The elder Lord Cobham even had a strong negative impact upon the lives of Shakespeare and his contemporaries in the theater. The company of actors formed by Shakespeare, Richard Burbage, Will Kempe and the others in 1594 enjoyed the patronage of Henry Carey, first Lord Hunsdon, then serving as Lord Chamberlain; they were, famously, the Lord Chamberlain's Men. When Carey died on 22 July 1596, the post of Lord Chamberlain was given to William Brooke, Lord Cobham, who definitely was not a friend to the players, and who withdrew what official protection they had enjoyed. The players were left to the mercies of the local officials of the City of London, who had long wanted to drive the companies of actors out of the City. Thomas Nashe, in a contemporary letter, complained that the actors were "piteously persecuted by the Lord Mayor and the aldermen" during this period. This did not last; when Cobham died less than a year later, the post of Lord Chamberlain went to Henry Carey's son George, second Lord Hunsdon, and the actors regained their previous patronage.[3]

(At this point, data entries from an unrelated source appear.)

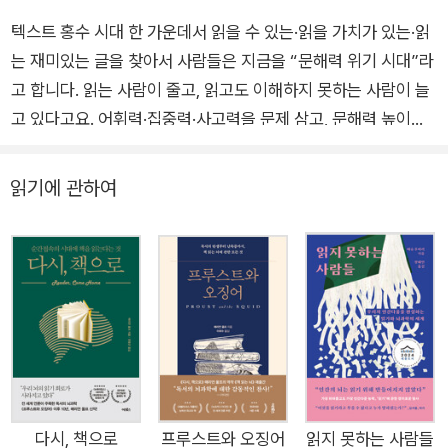
텍스트 홍수 시대 한 가운데서 읽을 수 있는·읽을 가치가 있는·읽
는 재미있는 글을 찾아서 사람들은 지금을 “문해력 위기 시대”라
고 합니다. 읽는 사람이 줄고, 읽고도 이해하지 못하는 사람이 늘
고 있다고요. 어휘력·집중력·사고력을 문제 삼고, 문해력 높이는
법에 관심을 기울입니다. 그런데 요즘 사람들이 글을 잘 읽지 않
는 것이 정말 문해력 문제일까요? 독자만의 탓일까요? 정말로 과
읽기에 관하여
거에 비해 글 읽는 시간, 읽는 글의 양이 줄어들었을까요? 『지금
도 책에서만 얻을 수 있는 것』은 이런 질문에서 시작하는 책입니
다. 저자는 이야기합니다. 요즘 사람들도 읽기를 싫어하지 않는다
고요. 사람들이 싫어하는 건 재미없는 글·가치 없는 글·어딘가에
서 복사-붙여넣기 해 온 출처 없고 신뢰성 없는 글이며, 이런 글은
시대를 막론하고 환영받지 못했다고요. 그런데 지금 우리의 읽기
경험 대부분은 온라인에서 이루어집니다. 온라인에는 즐겁고 유
익한 읽기를 방해하는 요소가 가득하지요. 원리를 알 수 없는 알
고리즘에 의해 눈앞에 나타난 맥락 없는 글, 클릭을 유도하는 자
다시, 책으로
프루스트와 오징어
읽지 못하는 사람들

Soon after the premier of Shakespeare's Oldcastle/Falstaff in 1597–98, literary and dramatic works began to appear that defended the reputation of the historical Oldcastle; scholars argue that the muse that inspired these works was Henry Brooke, 11th Baron Cobham. In 1601 a narrative poem, The Mirror of Martyrs, by one John Weever, was published; it praises Oldcastle as a "valiant captain and most godly martyr." And two years earlier, in 1599, the play Sir John Oldcastle was performed by the Admiral's Men, the main theatrical rivals of Shakespeare's company. Curiously, this effort to redeem the Oldcastle name was at best only partially successful; allusions to the Falstaff character under the name of Oldcastle continued to appear in succeeding years—in Nathan Field's play Amends for Ladies (1618) and in the anonymous pamphlets The Meeting of Gallants at an Ordinary (1604) and The Wandering Jew (c. 1628), among other works.[4]
Politics
Sir John Oldcastle treats its subject matter in ways acceptable to the values and biases of its audience, and the interests of Elizabethan officialdom (inevitably; if it did anything else it would never have escaped censorship). Oldcastle is a religious but not a political dissenter; his quarrel is with the Roman Catholic Church, and he remains loyal to the Crown and to Henry V personally (II, iii). The villain of the piece is the Bishop of Rochester, aided by his summoner Clun. The same cast of rebels and conspirators is active in this play (II, ii, III, ii, etc.) as in Henry V, but Oldcastle keeps scrupulously separate from them. The play offers a comic character, Sir John of Wrotham, a pale imitation of Falstaff, who interacts with a disguised Henry V (III, iv) much as in Shakespeare's plays. The later scenes are devoted to Rochester's pursuit of Oldcastle and his wife, and their escapes; the play ends on a temporary positive note, with the Oldcastles evading imprisonment. (Presumably, the lost second half of the play would have had the inevitable grimmer ending of Oldcastle's grisly death.)